**** Data for processing ****
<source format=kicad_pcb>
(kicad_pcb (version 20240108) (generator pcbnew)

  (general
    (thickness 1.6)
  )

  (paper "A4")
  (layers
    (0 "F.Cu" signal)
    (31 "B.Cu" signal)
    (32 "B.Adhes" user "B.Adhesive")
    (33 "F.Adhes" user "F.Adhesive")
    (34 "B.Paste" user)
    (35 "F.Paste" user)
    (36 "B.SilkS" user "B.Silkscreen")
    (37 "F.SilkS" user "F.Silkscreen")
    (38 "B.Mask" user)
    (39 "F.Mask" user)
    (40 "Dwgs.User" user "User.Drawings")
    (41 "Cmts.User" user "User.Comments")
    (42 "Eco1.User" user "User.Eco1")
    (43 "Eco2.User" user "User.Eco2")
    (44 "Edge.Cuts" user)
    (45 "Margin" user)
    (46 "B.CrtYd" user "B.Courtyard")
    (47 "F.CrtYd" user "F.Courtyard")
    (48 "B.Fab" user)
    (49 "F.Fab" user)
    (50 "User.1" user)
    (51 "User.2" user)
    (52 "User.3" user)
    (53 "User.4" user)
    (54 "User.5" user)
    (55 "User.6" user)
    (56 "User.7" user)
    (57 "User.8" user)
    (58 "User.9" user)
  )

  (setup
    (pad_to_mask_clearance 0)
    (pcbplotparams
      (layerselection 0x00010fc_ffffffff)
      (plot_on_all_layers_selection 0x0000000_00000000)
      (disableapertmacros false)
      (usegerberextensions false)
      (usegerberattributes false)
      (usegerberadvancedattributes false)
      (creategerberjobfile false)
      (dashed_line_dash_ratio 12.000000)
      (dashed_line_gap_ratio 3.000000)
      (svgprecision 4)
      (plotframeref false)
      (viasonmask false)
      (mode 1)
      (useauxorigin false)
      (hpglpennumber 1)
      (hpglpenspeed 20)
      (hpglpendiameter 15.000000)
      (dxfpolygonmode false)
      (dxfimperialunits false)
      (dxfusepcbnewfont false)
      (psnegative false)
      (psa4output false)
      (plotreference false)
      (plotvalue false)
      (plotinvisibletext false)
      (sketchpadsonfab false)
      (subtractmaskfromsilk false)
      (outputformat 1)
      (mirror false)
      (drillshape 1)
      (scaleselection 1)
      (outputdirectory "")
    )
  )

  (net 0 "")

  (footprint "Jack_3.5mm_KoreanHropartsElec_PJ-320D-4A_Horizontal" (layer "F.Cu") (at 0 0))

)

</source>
****
**** Data for processing ****
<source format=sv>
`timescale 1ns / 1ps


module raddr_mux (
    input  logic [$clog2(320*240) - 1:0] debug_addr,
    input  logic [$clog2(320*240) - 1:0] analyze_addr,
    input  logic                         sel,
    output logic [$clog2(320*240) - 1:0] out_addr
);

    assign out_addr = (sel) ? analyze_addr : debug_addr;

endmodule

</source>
****
*Task item:*
Check each line of the data above, and please copy the ones in which the string "Adhes" occurs.

*Solution for this task:*
    (32 "B.Adhes" user "B.Adhesive")
    (33 "F.Adhes" user "F.Adhesive")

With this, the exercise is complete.